Copy all of the data that follows without altering a word.

(Entries taken from a collection):
--- START ---

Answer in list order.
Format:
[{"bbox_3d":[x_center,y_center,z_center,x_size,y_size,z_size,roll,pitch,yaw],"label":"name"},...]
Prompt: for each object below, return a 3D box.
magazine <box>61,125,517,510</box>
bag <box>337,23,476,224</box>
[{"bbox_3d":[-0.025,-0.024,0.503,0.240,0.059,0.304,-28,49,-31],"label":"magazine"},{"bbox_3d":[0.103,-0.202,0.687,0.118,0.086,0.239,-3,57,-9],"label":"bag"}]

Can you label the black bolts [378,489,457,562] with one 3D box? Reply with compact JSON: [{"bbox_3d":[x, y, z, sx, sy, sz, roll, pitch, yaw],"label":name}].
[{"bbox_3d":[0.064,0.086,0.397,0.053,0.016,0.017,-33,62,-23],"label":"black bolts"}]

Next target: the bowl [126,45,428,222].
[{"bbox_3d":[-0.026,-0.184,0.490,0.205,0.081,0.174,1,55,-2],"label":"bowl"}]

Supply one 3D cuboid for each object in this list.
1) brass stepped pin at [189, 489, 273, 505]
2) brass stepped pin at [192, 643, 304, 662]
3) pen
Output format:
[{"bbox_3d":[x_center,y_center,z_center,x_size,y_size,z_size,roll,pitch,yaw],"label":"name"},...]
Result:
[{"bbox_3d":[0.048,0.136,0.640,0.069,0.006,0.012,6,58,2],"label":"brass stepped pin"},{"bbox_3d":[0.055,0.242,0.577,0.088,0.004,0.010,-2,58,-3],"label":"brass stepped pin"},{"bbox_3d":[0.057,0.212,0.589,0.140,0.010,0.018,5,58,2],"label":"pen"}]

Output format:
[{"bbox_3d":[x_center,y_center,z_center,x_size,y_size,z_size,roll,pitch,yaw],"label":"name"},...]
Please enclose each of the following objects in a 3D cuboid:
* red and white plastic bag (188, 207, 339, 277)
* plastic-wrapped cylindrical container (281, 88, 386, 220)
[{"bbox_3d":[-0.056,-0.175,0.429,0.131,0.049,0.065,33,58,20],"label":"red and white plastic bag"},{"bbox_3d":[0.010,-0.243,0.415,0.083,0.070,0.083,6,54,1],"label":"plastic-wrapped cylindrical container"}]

--- END ---

(Answer for the task):
Answer in list order.
Format:
[{"bbox_3d":[x_center,y_center,z_center,x_size,y_size,z_size,roll,pitch,yaw],"label":"name"},...]
Prompt: for each object below, return a 3D box.
magazine <box>61,125,517,510</box>
bag <box>337,23,476,224</box>
[{"bbox_3d":[-0.025,-0.024,0.503,0.240,0.059,0.304,-28,49,-31],"label":"magazine"},{"bbox_3d":[0.103,-0.202,0.687,0.118,0.086,0.239,-3,57,-9],"label":"bag"}]

Can you label the black bolts [378,489,457,562] with one 3D box? Reply with compact JSON: [{"bbox_3d":[x, y, z, sx, sy, sz, roll, pitch, yaw],"label":name}].
[{"bbox_3d":[0.064,0.086,0.397,0.053,0.016,0.017,-33,62,-23],"label":"black bolts"}]

Next target: the bowl [126,45,428,222].
[{"bbox_3d":[-0.026,-0.184,0.490,0.205,0.081,0.174,1,55,-2],"label":"bowl"}]

Supply one 3D cuboid for each object in this list.
1) brass stepped pin at [189, 489, 273, 505]
2) brass stepped pin at [192, 643, 304, 662]
3) pen
Output format:
[{"bbox_3d":[x_center,y_center,z_center,x_size,y_size,z_size,roll,pitch,yaw],"label":"name"},...]
Result:
[{"bbox_3d":[0.048,0.136,0.640,0.069,0.006,0.012,6,58,2],"label":"brass stepped pin"},{"bbox_3d":[0.055,0.242,0.577,0.088,0.004,0.010,-2,58,-3],"label":"brass stepped pin"},{"bbox_3d":[0.057,0.212,0.589,0.140,0.010,0.018,5,58,2],"label":"pen"}]

Output format:
[{"bbox_3d":[x_center,y_center,z_center,x_size,y_size,z_size,roll,pitch,yaw],"label":"name"},...]
Please enclose each of the following objects in a 3D cuboid:
* red and white plastic bag (188, 207, 339, 277)
* plastic-wrapped cylindrical container (281, 88, 386, 220)
[{"bbox_3d":[-0.056,-0.175,0.429,0.131,0.049,0.065,33,58,20],"label":"red and white plastic bag"},{"bbox_3d":[0.010,-0.243,0.415,0.083,0.070,0.083,6,54,1],"label":"plastic-wrapped cylindrical container"}]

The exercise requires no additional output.